What is required: Go to the line below containing "right back paw: (209, 568)" and print exactly from there through the line containing "right knee: (114, 433)", both included. Print nothing else.

======== Data to process ========

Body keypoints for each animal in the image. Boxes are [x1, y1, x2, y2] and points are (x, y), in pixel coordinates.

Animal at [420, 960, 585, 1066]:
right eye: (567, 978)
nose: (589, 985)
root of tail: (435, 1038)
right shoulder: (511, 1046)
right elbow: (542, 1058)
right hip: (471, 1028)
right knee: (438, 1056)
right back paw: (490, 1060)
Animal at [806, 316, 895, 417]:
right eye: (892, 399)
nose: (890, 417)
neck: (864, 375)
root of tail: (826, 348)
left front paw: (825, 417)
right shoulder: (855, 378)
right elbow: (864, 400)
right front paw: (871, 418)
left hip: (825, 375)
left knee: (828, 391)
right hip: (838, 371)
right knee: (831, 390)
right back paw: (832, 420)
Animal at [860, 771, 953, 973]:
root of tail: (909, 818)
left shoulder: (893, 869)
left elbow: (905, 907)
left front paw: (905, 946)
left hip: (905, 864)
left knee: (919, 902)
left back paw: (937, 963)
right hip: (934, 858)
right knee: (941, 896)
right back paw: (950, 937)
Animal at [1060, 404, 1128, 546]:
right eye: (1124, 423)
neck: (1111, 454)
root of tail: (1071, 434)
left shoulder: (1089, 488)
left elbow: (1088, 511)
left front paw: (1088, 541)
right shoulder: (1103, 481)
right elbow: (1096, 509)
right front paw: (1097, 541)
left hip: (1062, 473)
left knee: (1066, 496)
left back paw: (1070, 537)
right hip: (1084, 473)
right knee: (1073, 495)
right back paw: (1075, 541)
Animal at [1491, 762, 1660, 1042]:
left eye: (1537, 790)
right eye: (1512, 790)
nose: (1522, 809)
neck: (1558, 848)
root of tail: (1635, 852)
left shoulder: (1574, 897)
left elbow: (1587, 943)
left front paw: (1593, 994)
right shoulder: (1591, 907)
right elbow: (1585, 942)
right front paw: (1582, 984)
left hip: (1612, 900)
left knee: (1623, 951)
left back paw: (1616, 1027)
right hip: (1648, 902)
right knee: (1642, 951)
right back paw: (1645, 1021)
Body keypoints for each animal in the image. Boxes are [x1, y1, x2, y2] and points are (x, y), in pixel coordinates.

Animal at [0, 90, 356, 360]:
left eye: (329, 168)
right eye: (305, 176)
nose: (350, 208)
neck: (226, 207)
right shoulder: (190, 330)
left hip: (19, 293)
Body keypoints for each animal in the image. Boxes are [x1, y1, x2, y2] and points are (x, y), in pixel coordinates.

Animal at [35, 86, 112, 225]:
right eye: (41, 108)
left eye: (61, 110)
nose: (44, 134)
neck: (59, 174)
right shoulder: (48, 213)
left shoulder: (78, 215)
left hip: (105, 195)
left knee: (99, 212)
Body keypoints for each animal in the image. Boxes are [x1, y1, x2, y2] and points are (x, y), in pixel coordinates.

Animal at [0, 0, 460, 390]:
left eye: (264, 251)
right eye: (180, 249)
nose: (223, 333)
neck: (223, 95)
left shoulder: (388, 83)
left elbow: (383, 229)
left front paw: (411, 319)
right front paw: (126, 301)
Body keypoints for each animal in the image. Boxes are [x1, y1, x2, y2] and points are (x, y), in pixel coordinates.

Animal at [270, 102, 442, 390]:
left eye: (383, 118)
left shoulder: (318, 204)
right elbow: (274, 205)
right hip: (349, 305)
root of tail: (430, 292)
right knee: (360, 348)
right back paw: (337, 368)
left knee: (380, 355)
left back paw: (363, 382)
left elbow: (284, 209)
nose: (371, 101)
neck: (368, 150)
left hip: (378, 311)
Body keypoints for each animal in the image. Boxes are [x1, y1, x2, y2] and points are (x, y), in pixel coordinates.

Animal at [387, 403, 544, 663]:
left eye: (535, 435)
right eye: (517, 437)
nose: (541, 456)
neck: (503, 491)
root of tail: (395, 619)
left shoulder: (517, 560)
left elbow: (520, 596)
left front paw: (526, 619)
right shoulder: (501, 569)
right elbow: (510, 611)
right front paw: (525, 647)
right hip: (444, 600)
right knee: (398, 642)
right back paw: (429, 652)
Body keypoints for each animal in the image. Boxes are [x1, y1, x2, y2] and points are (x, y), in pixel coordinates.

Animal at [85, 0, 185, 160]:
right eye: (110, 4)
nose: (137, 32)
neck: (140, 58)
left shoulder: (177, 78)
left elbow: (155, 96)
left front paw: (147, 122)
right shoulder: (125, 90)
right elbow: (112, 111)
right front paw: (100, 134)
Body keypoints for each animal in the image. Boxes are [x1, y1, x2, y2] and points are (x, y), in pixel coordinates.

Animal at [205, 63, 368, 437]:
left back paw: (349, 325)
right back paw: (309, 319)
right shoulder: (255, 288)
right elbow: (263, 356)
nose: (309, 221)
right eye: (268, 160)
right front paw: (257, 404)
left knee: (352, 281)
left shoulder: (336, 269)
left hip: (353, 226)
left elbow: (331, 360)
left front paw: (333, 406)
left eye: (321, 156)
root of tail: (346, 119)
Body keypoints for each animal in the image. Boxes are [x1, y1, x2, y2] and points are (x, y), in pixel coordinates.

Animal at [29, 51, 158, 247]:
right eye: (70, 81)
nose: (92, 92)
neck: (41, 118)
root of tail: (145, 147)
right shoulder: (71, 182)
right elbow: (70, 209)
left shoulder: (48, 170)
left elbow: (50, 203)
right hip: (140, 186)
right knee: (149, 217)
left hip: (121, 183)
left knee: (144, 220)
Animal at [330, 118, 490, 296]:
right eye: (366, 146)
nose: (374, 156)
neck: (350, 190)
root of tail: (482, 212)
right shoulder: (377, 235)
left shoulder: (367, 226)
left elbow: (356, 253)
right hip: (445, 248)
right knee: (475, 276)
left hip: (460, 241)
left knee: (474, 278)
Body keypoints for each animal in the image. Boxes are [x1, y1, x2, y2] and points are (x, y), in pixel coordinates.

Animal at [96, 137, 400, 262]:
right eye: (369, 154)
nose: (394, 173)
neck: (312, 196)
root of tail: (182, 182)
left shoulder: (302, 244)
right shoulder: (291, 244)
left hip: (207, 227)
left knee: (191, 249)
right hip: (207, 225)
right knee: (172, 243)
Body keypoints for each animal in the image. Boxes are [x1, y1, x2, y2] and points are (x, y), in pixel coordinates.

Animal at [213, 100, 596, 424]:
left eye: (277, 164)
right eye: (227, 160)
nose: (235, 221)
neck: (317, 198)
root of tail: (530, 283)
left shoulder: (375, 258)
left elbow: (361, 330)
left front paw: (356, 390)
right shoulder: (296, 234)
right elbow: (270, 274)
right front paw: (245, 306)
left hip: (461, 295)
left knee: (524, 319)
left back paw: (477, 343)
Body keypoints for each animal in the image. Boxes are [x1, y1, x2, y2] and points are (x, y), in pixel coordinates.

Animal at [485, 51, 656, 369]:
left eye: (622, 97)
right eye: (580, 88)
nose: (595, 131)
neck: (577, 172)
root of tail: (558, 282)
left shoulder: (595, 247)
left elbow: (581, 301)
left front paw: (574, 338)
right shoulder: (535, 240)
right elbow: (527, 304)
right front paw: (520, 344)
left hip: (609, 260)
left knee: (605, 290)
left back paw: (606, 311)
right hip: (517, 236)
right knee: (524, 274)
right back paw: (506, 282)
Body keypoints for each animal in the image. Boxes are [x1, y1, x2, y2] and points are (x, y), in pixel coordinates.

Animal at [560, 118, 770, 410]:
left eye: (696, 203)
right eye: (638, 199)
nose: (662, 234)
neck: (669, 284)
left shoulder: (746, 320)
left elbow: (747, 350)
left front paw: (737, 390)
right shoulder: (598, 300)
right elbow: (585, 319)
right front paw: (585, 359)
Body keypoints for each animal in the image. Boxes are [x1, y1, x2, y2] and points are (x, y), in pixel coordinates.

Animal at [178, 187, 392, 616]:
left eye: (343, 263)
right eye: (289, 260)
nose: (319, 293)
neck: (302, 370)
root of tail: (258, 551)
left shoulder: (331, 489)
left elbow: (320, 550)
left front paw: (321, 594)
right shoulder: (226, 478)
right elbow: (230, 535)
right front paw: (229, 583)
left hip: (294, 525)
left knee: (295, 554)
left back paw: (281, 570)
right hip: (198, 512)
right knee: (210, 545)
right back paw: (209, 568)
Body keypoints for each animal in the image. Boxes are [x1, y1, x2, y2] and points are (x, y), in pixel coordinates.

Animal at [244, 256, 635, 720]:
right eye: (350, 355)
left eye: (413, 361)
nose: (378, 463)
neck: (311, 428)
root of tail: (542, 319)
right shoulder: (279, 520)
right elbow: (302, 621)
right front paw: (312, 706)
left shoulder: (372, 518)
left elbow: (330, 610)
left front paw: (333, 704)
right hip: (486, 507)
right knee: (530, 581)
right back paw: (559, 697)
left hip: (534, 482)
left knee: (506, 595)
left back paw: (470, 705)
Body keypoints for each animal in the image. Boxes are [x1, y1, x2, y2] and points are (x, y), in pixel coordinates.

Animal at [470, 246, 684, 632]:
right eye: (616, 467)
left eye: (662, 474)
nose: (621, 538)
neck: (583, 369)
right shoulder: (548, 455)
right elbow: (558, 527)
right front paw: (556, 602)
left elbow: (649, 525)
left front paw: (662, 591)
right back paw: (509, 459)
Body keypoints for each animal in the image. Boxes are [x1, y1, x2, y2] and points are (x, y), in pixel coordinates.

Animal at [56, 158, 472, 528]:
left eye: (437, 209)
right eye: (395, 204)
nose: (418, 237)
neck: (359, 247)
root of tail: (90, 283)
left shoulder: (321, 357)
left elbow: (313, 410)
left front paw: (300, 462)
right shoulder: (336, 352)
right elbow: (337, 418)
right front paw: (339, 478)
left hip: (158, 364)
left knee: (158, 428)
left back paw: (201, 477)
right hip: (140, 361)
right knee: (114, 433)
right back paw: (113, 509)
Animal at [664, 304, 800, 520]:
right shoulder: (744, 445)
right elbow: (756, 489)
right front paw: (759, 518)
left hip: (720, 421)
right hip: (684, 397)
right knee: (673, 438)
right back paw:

========

Task output:
right back paw: (209, 568)
Body keypoints for each animal in the image. Boxes are [x1, y1, x2, y2] and points are (x, y), in pixel coordinates.

Animal at [244, 256, 635, 720]:
right eye: (350, 355)
left eye: (413, 361)
nose: (378, 463)
neck: (311, 428)
root of tail: (542, 319)
right shoulder: (279, 520)
right elbow: (302, 621)
right front paw: (312, 706)
left shoulder: (372, 518)
left elbow: (330, 610)
left front paw: (333, 704)
right hip: (486, 507)
right knee: (530, 581)
right back paw: (559, 697)
left hip: (534, 482)
left knee: (506, 595)
left back paw: (470, 705)
Body keypoints for each animal in the image. Boxes are [x1, y1, x2, y2] and points are (x, y), in pixel coordinates.

Animal at [470, 246, 684, 632]:
right eye: (616, 467)
left eye: (662, 474)
nose: (621, 538)
neck: (583, 369)
right shoulder: (548, 455)
right elbow: (558, 527)
right front paw: (556, 602)
left elbow: (649, 525)
left front paw: (662, 591)
right back paw: (509, 459)
Body keypoints for each animal in the image. Boxes are [x1, y1, x2, y2] and points are (x, y), in pixel coordinates.

Animal at [56, 158, 472, 528]:
left eye: (437, 209)
right eye: (395, 204)
nose: (418, 237)
neck: (359, 247)
root of tail: (90, 283)
left shoulder: (321, 357)
left elbow: (313, 410)
left front paw: (300, 462)
right shoulder: (336, 352)
right elbow: (337, 418)
right front paw: (339, 478)
left hip: (158, 364)
left knee: (158, 428)
left back paw: (201, 477)
right hip: (140, 361)
right knee: (114, 433)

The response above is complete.